Mexico deporting Central Americans at an alarming rate

Data from Mexico’s National Immigration Institute indicate that the country has deported 79 percent more people – at least 51,565 individuals – from Central America’s Northern Triangle region since January 2015 than the same time last year. The government statistics shed light on both the ongoing crises in Guatemala, Honduras and El Salvador that are forcing mass migration northward, and also the measures the Mexican government have adopted to stem that tide and increase vigilance along their southern border.

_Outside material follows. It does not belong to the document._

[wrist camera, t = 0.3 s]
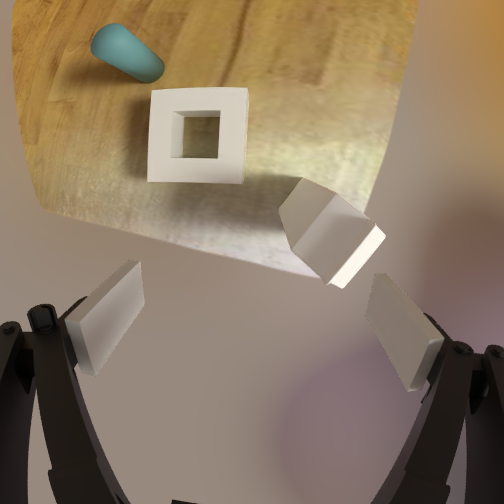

“Masked officers with rifles run operations on the train to keep (migrants) off and to remove migrants from the train,” Mexican migrant activist Miguel Figueroa said. “They set up checkpoints on the highways, above all in the southern states of Tabasco, Oaxaca, Chiapas and Veracruz. They enter hotels in the areas where migrants take shelter waiting for rides.”

With violence still erupting in the Northern Triangle and with migrants now getting caught more in Mexico even before reaching the United States, questions linger as to how to appropriately address this situation. Mexico’s militarized approach to stanching the seemingly ceaseless flow in their Southern Border Plan has drawn much international criticism, where critics say that the government crackdown is only exposing these migrant groups to more violence, more vulnerability to extortion, and more uncertainty. There remains significant “concern over stepped-up actions reportedly being taken against migrant persons,” according to the Inter-American Commission on Human Rights.

“The route north is changing,” said Ursula Roldan, a migration coordinator in Mexico. “Maybe, too, they are beginning to use maritime routes, even more dangerous than the other migration routes.”